The package abs_integrate extends Maxima’s integration code to some integrands that involve the absolute value, max, min, signum, or unit step functions. For integrands of the form \(p(x) |q(x)|\), where \(p\) is a polynomial and \(q\) is a polynomial that factor is able to factor into a product of linear or constant terms, the abs_integrate package determines an antiderivative that is continuous on the entire real line.
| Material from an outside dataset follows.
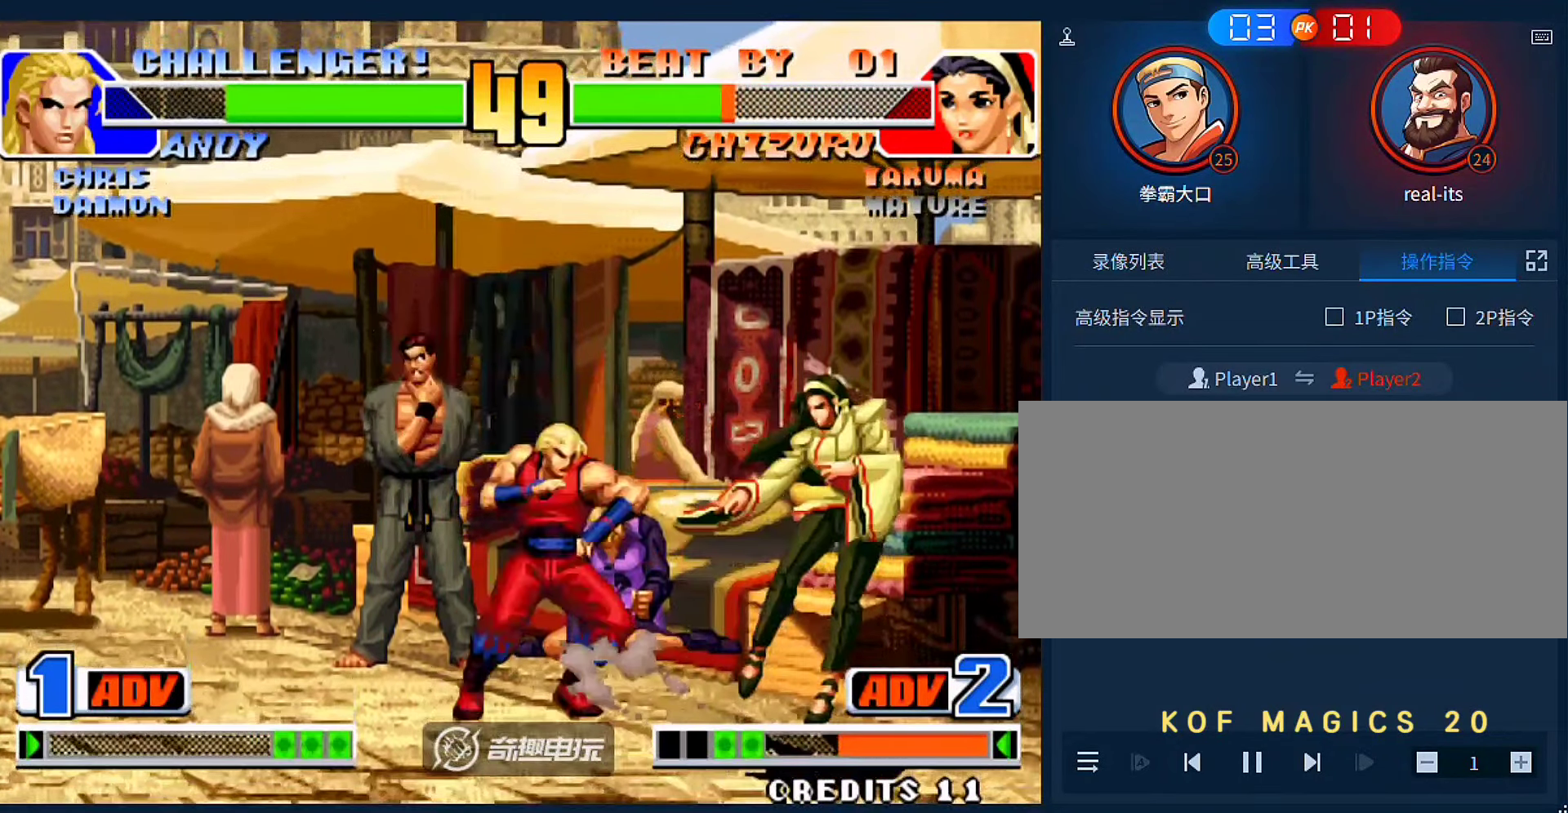
{"dt_ms": 500, "buttons": [], "left_stick": "down-right"}
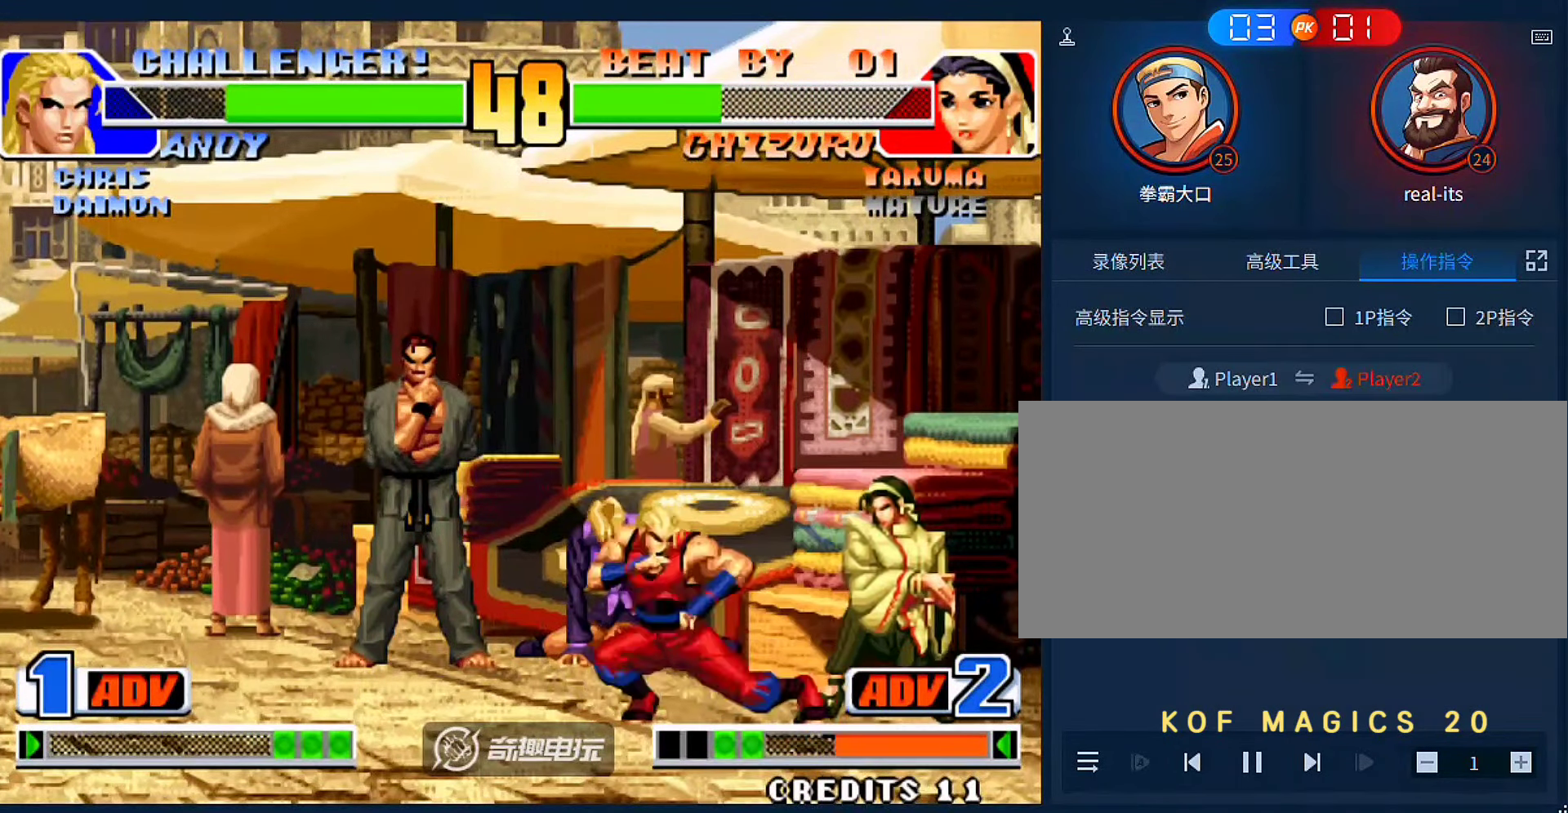
{"dt_ms": 500, "buttons": [], "left_stick": "down-right", "events": []}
Additionally, for an integrand that involves one or more parameters, the function conditional_integrate tries to determine an antiderivative that is valid for all parameter values.

Examples:

To use the abs_integrate package, you’ll first need to load it:

(%i1) load("abs_integrate.mac")$
(%i2) integrate(abs(x),x);
                            x abs(x)
(%o2)                       --------
                               2

To convert (%o2) into an expression involving the absolute value function, apply signum_to_abs; thus

(%i3) signum_to_abs(%);
                            x abs(x)
(%o3)                       --------
                               2

When the integrand has the form \(p(x) |x - c1| |x - c2| ... |x - cn|\), where \(p(x)\) is a polynomial and \(c1, c2, ..., cn\) are constants, the abs_integrate package returns an antiderivative that is valid on the entire real line; thus without making assumptions on \(a\) and \(b\); for example

(%i4) factor(convert_to_signum(integrate(abs((x-a)*(x-b)),x,a,b)));
                            3       2
                     (b - a)  signum (b - a)
(%o4)                -----------------------
                                6

Additionally, abs_integrate is able to find antiderivatives of some integrands involving max, min, signum, and unit_step, examples:

(%i5) integrate(max(x,x^2),x);
           3      2                                        3    2
        2 x  - 3 x    1                   1               x    x
(%o5) ((----------- + --) signum(x - 1) + --) signum(x) + -- + --
            12        12                  12              6    4
(%i6) integrate(signum(x) - signum(1-x),x);
(%o6)                  abs(x) + abs(x - 1)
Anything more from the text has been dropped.